Task item a
In the Microsoft Store excerpt, what tool did Microsoft release last year to make installing apps on Windows 10 more convenient?

Excerpted text
+ + + +

The listing for Adobe Lightroom on the Microsoft Store for Windows 10

Microsoft is reportedly planning to reinvigorate the Store app on Windows 10 with a new design and policy changes that make the platform more appealing for both end-users and developers. The information comes from Zac Bowden of Windows Central, citing sources familiar with the matter.

Most Windows 10 users, even some die-hard Microsoft fans, can likely recognize that the current Microsoft Store is far from being the centralized hub for installing apps that Microsoft wanted it to be. In fact, Microsoft itself has come up with other tools to install apps on Windows 10 more conveniently, specifically the Windows Package Manager that was released last year. Not only that, but the Xbox division created its own storefront for games, further cementing that navigating the Microsoft Store isn't all that pleasant.

+ + + +

Extracted material
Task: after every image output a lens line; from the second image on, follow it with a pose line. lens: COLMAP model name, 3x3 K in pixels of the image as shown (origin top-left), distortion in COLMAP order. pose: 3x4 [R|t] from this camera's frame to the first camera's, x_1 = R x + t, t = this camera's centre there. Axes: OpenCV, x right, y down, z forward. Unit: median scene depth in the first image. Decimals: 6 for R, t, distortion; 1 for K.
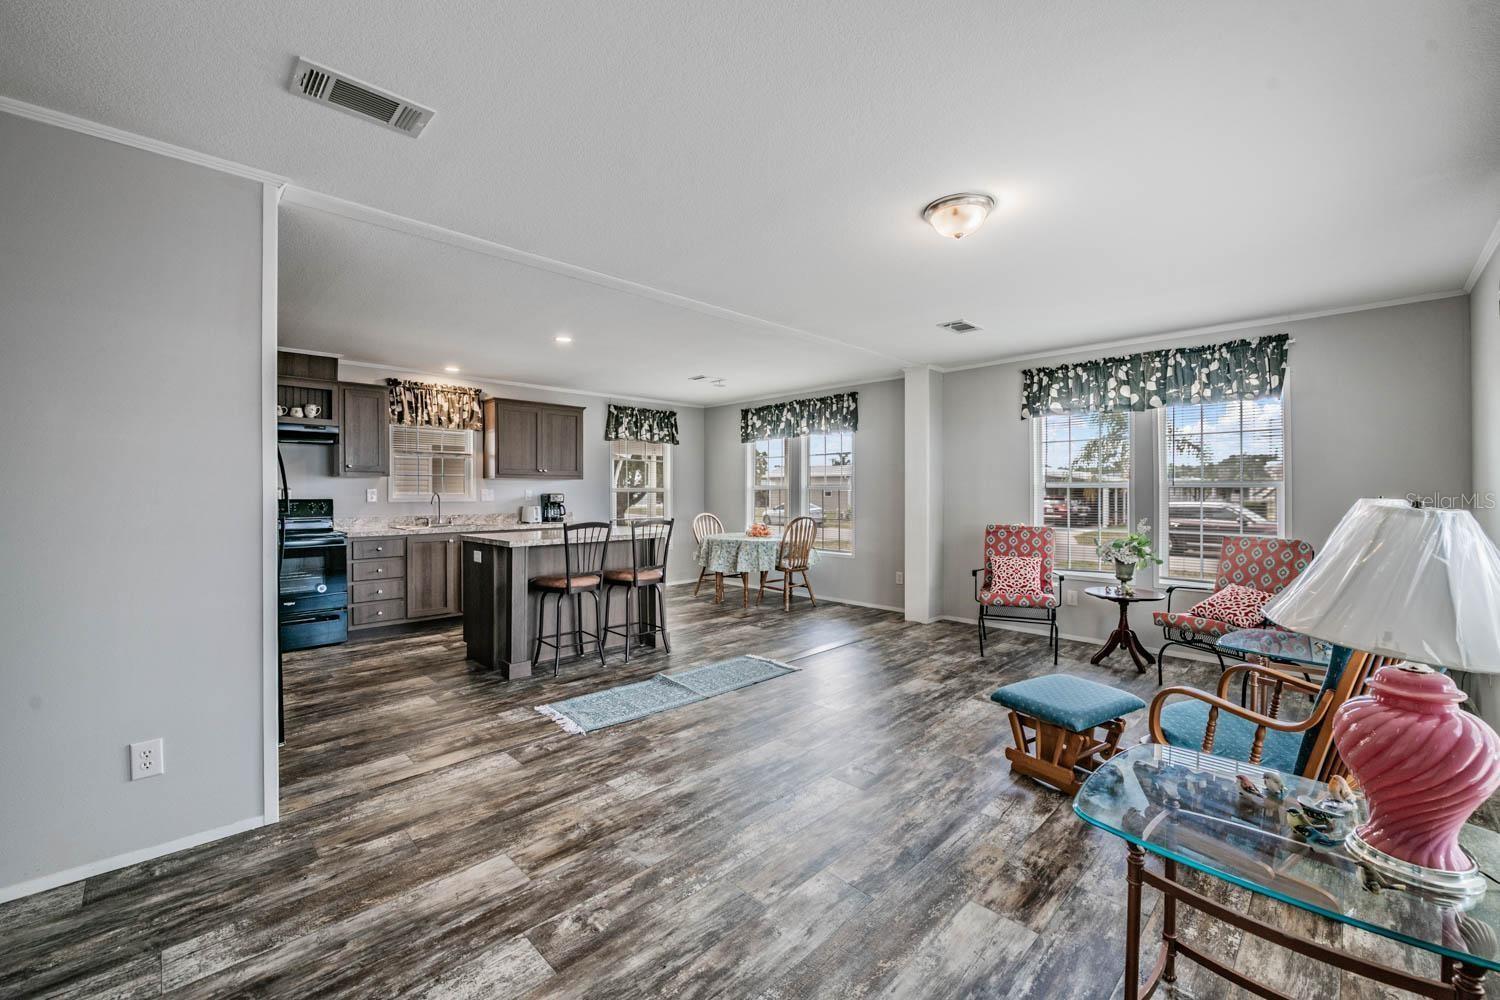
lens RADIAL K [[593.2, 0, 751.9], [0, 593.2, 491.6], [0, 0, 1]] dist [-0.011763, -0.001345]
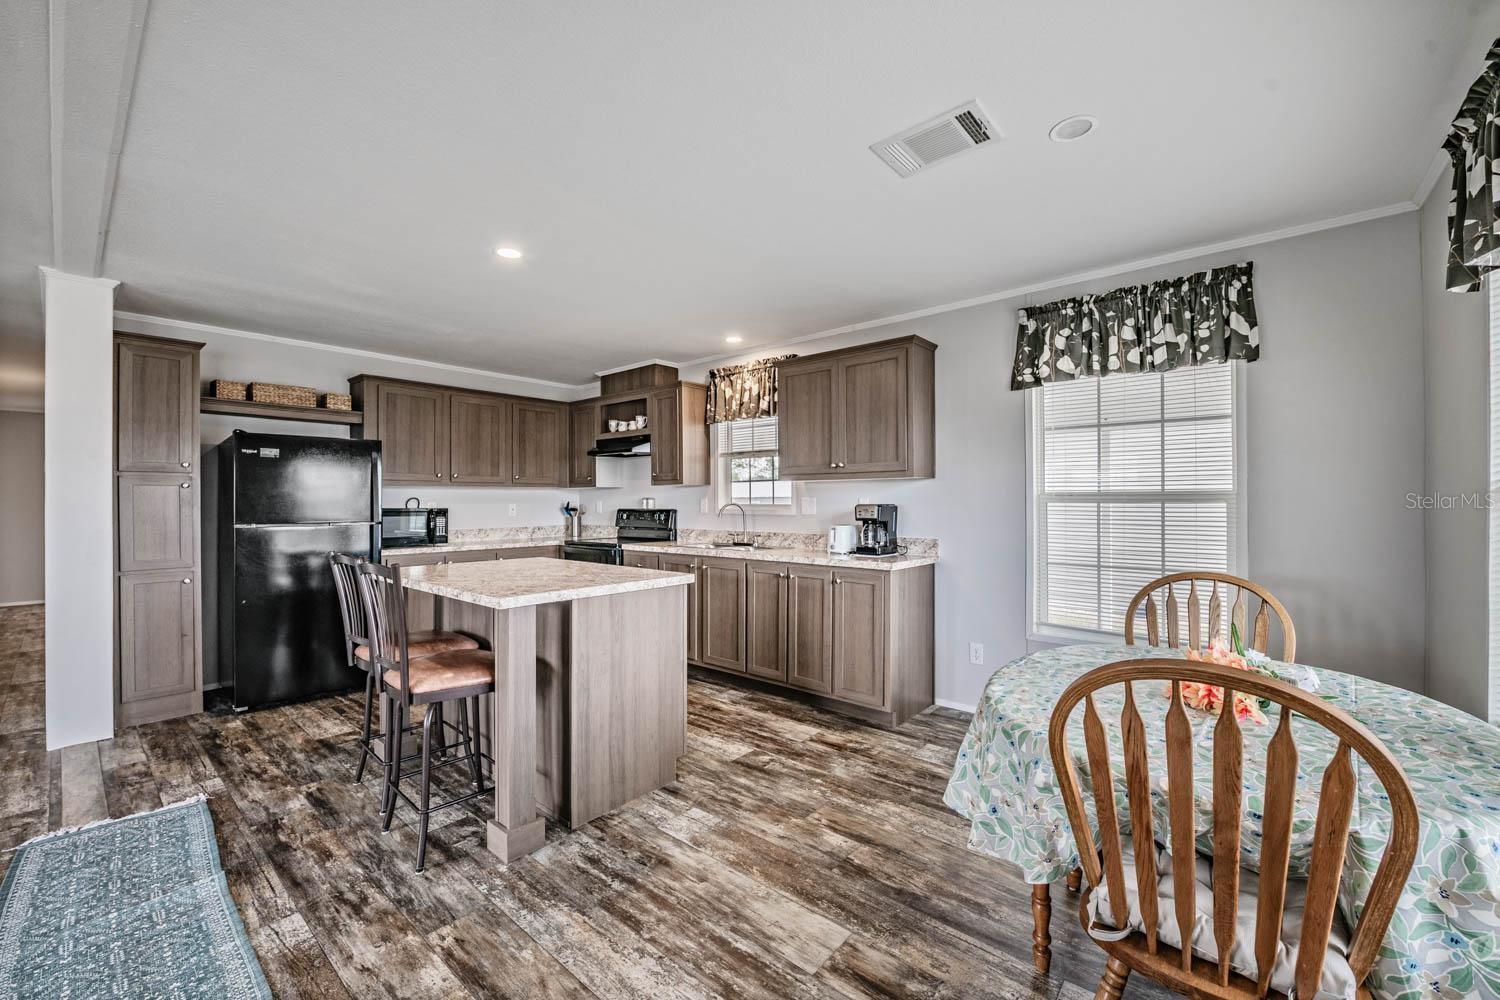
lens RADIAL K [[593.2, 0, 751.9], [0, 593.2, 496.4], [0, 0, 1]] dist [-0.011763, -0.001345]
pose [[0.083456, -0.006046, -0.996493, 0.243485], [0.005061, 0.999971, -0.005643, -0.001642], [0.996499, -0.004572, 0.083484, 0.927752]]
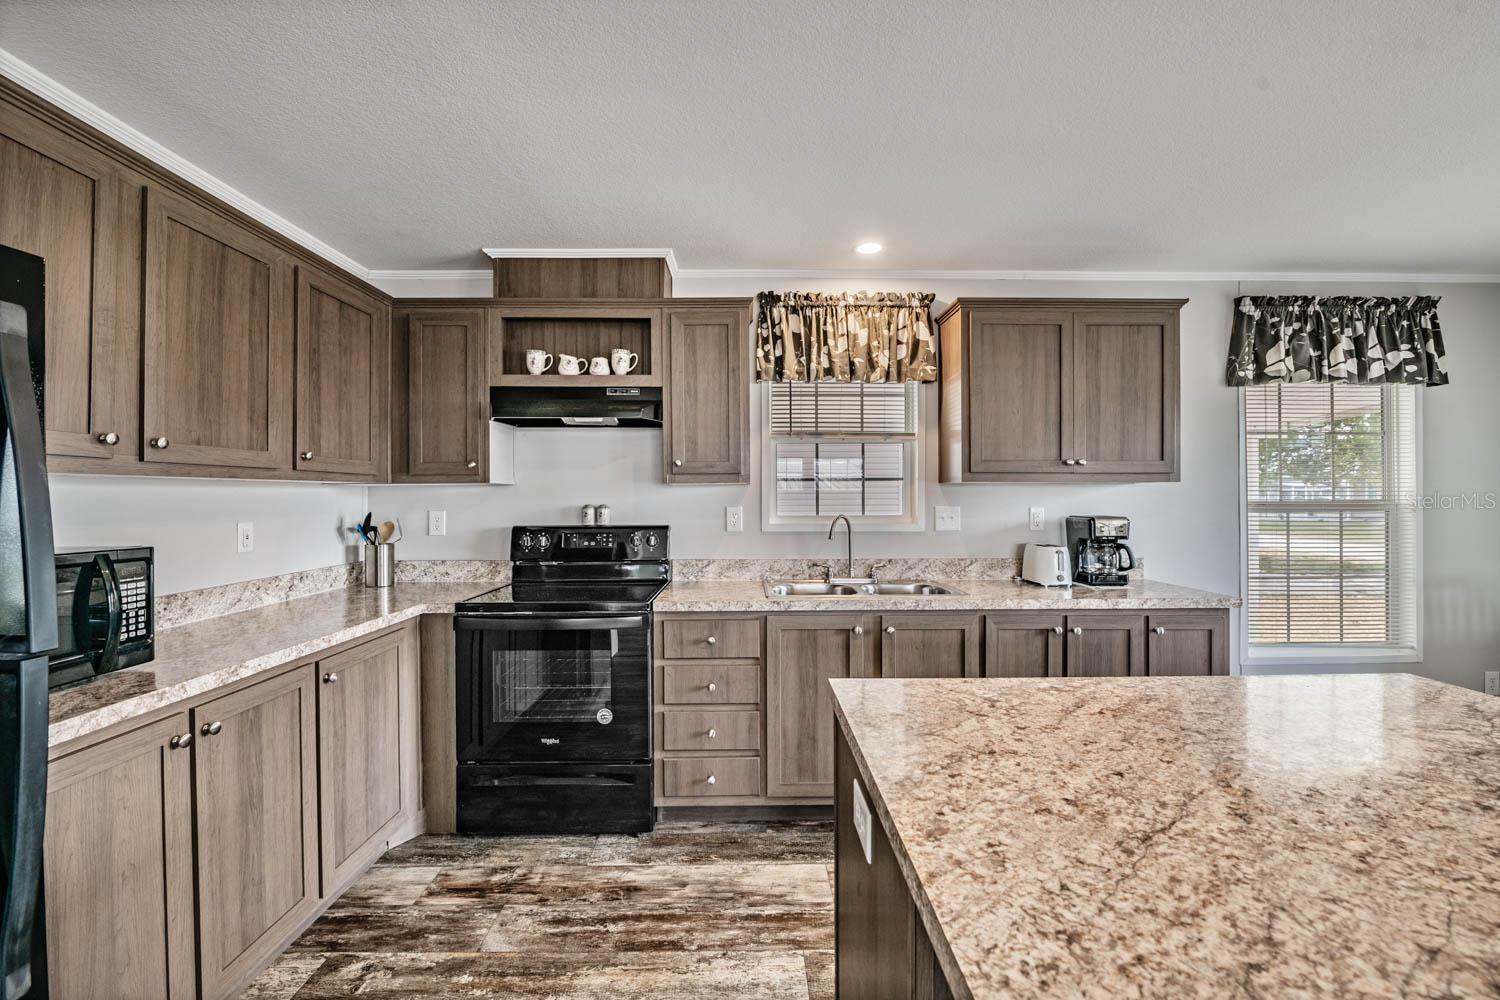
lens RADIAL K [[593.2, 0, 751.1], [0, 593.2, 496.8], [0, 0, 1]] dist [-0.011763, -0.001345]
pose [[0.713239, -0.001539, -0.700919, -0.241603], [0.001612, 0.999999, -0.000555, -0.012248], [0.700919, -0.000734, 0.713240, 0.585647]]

+ + + +

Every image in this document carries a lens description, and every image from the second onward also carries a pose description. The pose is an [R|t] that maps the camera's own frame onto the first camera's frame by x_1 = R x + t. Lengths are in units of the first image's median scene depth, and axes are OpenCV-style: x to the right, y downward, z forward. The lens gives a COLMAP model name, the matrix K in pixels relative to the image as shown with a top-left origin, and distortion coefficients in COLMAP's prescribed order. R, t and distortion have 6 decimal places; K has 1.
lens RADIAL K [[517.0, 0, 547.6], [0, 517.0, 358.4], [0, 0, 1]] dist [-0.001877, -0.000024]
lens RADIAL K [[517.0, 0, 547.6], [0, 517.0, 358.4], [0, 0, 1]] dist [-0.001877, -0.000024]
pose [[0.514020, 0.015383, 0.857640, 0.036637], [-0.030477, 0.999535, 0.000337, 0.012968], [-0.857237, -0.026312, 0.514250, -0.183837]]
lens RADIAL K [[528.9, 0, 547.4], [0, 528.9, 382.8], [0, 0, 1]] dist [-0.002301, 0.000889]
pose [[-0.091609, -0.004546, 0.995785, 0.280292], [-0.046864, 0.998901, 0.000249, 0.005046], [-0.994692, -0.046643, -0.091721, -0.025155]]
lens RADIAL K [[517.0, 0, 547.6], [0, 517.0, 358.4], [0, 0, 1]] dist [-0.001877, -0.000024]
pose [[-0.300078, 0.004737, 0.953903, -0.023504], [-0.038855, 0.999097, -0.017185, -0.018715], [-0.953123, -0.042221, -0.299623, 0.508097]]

+ + + +

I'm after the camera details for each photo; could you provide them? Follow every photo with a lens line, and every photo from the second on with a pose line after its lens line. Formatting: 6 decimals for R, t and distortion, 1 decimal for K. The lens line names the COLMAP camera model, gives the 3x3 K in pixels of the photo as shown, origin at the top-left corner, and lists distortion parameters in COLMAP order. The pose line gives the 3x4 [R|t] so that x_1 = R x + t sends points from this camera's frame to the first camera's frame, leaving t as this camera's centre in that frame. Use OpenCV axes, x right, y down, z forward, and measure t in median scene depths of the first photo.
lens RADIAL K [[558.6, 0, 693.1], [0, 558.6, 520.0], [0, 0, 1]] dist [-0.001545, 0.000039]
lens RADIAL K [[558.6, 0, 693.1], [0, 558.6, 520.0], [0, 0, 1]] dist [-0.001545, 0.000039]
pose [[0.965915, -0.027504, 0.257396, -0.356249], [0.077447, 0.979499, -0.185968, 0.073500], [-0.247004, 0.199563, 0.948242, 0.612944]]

+ + + +

Task item b
Put the lines of the records from the line with "Task: after every" to the line with "496.8], [0, 0, 1]] dist [-0.011763, -0.001345]", both included, into a numbered list, leaving out the pictures.

Output a
The Windows Package Manager.

Output b
1. Task: after every image output a lens line; from the second image on, follow it with a pose line. lens: COLMAP model name, 3x3 K in pixels of the image as shown (origin top-left), distortion in COLMAP order. pose: 3x4 [R|t] from this camera's frame to the first camera's, x_1 = R x + t, t = this camera's centre there. Axes: OpenCV, x right, y down, z forward. Unit: median scene depth in the first image. Decimals: 6 for R, t, distortion; 1 for K.
2. lens RADIAL K [[593.2, 0, 751.9], [0, 593.2, 491.6], [0, 0, 1]] dist [-0.011763, -0.001345]
3. lens RADIAL K [[593.2, 0, 751.9], [0, 593.2, 496.4], [0, 0, 1]] dist [-0.011763, -0.001345]
4. pose [[0.083456, -0.006046, -0.996493, 0.243485], [0.005061, 0.999971, -0.005643, -0.001642], [0.996499, -0.004572, 0.083484, 0.927752]]
5. lens RADIAL K [[593.2, 0, 751.1], [0, 593.2, 496.8], [0, 0, 1]] dist [-0.011763, -0.001345]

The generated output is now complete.